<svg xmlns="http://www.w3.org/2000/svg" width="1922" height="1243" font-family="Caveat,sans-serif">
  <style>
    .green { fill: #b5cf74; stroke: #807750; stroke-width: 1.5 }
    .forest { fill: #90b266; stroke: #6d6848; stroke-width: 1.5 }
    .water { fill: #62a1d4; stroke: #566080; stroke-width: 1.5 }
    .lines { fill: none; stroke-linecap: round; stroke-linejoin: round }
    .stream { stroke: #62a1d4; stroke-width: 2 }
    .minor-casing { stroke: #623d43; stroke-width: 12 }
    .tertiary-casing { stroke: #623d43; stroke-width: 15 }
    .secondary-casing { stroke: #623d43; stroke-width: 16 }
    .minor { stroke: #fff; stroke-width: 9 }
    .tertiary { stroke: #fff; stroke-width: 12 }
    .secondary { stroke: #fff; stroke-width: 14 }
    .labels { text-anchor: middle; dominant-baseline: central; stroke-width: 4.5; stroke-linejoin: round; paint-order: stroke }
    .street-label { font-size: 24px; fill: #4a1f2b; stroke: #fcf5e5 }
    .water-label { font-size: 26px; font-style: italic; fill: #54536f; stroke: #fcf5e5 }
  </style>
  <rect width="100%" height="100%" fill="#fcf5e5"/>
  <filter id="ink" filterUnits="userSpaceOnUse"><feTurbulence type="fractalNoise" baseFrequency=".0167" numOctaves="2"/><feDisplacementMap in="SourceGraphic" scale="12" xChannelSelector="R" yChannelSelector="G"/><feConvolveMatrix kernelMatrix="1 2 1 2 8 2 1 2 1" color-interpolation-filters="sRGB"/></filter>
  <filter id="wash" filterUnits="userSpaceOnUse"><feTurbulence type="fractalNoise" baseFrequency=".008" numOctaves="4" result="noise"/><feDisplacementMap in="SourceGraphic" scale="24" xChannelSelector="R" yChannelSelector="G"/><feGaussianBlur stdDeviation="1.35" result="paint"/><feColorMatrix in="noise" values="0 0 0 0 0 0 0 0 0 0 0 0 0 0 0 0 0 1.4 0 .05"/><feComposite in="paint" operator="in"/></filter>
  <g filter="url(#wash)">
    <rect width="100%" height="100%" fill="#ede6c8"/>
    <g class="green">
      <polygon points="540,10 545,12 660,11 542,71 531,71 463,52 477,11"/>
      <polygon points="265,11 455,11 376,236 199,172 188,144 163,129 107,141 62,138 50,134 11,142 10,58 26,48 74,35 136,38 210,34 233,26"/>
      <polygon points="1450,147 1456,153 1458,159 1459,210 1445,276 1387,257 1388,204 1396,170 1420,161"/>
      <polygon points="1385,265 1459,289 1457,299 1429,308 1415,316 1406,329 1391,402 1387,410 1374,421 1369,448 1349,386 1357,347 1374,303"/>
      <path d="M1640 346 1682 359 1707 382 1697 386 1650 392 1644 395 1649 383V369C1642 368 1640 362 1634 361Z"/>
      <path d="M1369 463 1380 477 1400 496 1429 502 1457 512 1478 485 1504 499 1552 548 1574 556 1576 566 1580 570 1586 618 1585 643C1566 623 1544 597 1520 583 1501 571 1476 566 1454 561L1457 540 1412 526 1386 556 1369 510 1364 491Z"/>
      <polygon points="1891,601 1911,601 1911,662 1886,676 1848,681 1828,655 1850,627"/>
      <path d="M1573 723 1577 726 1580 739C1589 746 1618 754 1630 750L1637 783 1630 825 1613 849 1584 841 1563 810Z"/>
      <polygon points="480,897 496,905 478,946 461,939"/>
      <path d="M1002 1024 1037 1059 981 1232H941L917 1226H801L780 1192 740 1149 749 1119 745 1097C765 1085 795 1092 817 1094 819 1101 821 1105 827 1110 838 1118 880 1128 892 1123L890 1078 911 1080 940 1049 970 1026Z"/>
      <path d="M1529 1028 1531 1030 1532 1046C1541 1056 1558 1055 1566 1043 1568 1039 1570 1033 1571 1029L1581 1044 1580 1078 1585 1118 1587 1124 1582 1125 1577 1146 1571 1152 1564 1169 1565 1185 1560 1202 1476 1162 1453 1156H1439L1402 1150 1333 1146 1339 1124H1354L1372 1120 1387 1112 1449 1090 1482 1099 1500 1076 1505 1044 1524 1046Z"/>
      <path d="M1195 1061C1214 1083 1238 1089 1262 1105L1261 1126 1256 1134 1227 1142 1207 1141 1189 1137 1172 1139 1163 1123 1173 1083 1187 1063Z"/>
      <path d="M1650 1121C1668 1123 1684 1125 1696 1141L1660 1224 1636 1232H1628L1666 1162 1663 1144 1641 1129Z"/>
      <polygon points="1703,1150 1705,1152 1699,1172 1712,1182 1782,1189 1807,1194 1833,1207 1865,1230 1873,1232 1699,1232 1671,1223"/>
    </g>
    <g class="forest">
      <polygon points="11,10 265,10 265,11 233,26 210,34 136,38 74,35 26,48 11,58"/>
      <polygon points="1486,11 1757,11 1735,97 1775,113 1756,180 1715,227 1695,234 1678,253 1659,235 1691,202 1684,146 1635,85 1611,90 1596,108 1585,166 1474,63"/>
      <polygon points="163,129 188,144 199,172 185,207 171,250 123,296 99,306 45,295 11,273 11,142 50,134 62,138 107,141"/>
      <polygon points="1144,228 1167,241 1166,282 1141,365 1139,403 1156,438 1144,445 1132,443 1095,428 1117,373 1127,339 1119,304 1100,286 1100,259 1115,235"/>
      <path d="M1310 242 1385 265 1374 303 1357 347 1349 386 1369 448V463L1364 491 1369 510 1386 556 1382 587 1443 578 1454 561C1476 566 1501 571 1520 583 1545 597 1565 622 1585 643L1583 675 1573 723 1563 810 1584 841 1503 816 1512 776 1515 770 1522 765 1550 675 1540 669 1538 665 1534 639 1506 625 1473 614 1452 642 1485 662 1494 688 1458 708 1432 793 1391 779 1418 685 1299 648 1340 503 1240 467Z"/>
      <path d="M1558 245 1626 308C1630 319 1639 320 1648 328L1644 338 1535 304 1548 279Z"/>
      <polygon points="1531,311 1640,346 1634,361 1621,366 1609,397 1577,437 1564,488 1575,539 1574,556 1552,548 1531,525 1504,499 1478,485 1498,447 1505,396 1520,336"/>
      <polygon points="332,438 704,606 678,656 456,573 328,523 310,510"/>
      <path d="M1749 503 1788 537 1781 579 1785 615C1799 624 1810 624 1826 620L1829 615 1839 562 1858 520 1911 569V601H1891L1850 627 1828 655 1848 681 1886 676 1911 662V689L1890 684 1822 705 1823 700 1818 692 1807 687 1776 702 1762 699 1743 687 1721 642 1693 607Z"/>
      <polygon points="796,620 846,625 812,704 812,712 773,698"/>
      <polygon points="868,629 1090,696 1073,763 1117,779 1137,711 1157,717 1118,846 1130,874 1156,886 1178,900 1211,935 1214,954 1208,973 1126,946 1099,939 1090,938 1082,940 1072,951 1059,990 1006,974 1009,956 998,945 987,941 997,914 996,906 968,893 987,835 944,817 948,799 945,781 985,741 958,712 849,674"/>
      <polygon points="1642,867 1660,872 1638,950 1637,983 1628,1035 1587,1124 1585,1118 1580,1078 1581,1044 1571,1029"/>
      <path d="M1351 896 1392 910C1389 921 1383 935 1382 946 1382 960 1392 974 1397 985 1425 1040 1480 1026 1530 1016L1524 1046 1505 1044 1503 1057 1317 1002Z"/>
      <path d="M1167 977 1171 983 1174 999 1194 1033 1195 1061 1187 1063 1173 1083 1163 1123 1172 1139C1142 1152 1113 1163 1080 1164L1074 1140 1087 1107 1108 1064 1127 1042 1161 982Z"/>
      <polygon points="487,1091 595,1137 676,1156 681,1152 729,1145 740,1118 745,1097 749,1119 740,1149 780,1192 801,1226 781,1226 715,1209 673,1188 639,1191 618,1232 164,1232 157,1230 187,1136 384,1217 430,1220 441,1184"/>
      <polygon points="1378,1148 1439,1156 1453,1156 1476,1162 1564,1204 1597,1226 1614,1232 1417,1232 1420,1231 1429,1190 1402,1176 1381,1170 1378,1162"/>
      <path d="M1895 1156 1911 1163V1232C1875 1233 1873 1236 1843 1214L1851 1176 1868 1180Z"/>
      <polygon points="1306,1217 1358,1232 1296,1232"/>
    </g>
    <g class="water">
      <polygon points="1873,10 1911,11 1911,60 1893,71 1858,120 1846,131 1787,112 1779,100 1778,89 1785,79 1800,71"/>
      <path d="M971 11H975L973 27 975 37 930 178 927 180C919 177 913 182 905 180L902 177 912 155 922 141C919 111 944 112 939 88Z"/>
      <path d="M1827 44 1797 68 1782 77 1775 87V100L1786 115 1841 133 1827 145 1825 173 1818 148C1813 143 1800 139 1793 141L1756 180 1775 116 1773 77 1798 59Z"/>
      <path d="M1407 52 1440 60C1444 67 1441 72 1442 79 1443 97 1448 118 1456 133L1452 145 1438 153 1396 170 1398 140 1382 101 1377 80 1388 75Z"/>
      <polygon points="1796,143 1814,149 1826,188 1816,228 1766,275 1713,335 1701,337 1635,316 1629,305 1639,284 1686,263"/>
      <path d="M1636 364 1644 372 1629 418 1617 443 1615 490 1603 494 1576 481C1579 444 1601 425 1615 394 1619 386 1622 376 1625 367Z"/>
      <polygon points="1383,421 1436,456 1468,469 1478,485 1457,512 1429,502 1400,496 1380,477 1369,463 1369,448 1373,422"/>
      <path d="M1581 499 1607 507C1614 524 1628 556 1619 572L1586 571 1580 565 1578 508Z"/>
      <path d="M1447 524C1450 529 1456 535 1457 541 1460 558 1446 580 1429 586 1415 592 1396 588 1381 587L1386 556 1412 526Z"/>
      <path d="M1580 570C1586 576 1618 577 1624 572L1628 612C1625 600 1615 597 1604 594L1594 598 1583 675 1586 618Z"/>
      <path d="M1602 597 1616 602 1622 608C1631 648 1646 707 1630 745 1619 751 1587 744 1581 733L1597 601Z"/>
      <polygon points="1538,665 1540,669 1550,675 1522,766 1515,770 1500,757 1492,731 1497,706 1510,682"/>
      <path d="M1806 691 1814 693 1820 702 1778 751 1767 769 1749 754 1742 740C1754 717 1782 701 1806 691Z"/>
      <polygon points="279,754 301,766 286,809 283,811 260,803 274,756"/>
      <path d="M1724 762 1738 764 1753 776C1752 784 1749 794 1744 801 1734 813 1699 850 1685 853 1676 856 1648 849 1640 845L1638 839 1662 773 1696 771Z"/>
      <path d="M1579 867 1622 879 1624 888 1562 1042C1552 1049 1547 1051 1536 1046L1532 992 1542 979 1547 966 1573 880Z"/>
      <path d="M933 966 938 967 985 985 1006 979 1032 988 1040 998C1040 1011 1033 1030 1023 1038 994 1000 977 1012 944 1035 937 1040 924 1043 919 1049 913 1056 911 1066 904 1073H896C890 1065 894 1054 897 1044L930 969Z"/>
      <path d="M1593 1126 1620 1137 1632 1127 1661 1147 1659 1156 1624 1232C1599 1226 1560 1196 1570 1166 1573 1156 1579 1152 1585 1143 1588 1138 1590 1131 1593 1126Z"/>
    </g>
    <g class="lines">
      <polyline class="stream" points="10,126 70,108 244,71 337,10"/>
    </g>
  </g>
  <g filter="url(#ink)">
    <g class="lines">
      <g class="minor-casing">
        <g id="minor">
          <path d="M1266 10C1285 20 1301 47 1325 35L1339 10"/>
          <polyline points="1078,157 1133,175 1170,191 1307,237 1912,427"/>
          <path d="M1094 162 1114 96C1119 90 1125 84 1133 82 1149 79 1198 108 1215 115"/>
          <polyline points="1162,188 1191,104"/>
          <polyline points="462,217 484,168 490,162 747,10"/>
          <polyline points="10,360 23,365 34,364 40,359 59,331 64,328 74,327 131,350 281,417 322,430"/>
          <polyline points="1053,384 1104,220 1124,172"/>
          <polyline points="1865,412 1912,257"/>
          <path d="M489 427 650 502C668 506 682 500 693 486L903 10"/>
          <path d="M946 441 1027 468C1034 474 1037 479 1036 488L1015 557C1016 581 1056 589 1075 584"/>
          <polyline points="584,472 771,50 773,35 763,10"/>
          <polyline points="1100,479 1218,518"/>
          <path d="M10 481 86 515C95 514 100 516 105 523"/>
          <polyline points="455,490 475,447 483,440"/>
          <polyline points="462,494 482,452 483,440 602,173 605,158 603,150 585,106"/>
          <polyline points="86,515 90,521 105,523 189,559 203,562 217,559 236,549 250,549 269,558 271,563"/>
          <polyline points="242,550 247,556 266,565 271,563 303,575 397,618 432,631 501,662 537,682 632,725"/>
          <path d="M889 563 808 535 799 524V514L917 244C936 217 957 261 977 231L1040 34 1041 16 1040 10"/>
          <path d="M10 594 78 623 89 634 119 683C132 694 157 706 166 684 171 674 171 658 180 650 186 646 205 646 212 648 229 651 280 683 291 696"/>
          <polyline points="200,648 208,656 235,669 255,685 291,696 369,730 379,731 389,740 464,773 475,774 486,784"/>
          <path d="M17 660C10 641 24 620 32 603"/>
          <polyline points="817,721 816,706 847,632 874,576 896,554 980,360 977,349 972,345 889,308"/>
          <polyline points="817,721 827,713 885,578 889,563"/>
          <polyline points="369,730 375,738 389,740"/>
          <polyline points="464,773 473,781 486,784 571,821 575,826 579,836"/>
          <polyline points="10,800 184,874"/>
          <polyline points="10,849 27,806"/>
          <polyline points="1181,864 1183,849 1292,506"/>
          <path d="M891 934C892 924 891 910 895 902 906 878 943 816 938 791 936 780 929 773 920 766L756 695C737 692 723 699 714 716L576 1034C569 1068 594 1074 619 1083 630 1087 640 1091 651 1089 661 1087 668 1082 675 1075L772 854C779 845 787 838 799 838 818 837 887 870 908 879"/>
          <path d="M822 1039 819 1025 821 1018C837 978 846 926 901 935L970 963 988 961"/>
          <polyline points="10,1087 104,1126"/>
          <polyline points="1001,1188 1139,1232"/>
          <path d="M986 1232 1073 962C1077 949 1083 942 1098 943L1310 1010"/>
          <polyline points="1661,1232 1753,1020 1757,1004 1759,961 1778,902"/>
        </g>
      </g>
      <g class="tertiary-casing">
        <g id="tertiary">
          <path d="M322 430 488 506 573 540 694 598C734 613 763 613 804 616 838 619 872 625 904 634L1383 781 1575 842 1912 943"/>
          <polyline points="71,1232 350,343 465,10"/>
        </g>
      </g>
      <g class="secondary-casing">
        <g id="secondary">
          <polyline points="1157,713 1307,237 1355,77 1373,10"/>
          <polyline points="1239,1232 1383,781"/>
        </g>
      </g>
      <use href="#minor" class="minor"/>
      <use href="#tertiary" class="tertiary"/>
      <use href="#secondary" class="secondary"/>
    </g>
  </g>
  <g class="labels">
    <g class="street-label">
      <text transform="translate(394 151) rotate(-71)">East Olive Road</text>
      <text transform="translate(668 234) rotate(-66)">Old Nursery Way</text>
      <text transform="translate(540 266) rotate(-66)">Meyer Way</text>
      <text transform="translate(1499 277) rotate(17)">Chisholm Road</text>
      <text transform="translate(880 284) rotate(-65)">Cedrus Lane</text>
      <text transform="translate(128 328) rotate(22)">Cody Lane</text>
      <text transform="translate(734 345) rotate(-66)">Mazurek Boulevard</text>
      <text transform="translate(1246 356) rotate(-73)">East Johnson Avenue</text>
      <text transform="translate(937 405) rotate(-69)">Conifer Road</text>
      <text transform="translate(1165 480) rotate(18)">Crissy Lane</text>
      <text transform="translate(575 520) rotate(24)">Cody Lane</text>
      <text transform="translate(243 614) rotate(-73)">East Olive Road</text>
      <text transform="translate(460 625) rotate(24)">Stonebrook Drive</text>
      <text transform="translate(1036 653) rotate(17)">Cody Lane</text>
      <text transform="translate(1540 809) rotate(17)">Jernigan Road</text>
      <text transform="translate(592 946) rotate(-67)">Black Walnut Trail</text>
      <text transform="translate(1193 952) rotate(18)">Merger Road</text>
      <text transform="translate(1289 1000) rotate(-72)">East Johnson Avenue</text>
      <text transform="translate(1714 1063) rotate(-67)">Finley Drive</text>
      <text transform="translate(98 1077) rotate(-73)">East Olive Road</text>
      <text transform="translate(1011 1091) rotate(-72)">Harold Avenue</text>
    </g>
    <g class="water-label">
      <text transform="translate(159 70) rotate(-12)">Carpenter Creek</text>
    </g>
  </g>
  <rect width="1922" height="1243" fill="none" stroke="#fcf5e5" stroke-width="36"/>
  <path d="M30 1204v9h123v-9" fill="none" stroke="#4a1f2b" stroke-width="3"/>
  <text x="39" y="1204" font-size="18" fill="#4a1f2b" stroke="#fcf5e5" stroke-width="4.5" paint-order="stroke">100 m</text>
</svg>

=-=-=

- **WHAT YOU ARE ASKED TO DO**
Return every line above in which the string "wash" occurs.

- **ANSWER AREA**
  <filter id="wash" filterUnits="userSpaceOnUse"><feTurbulence type="fractalNoise" baseFrequency=".008" numOctaves="4" result="noise"/><feDisplacementMap in="SourceGraphic" scale="24" xChannelSelector="R" yChannelSelector="G"/><feGaussianBlur stdDeviation="1.35" result="paint"/><feColorMatrix in="noise" values="0 0 0 0 0 0 0 0 0 0 0 0 0 0 0 0 0 1.4 0 .05"/><feComposite in="paint" operator="in"/></filter>
  <g filter="url(#wash)">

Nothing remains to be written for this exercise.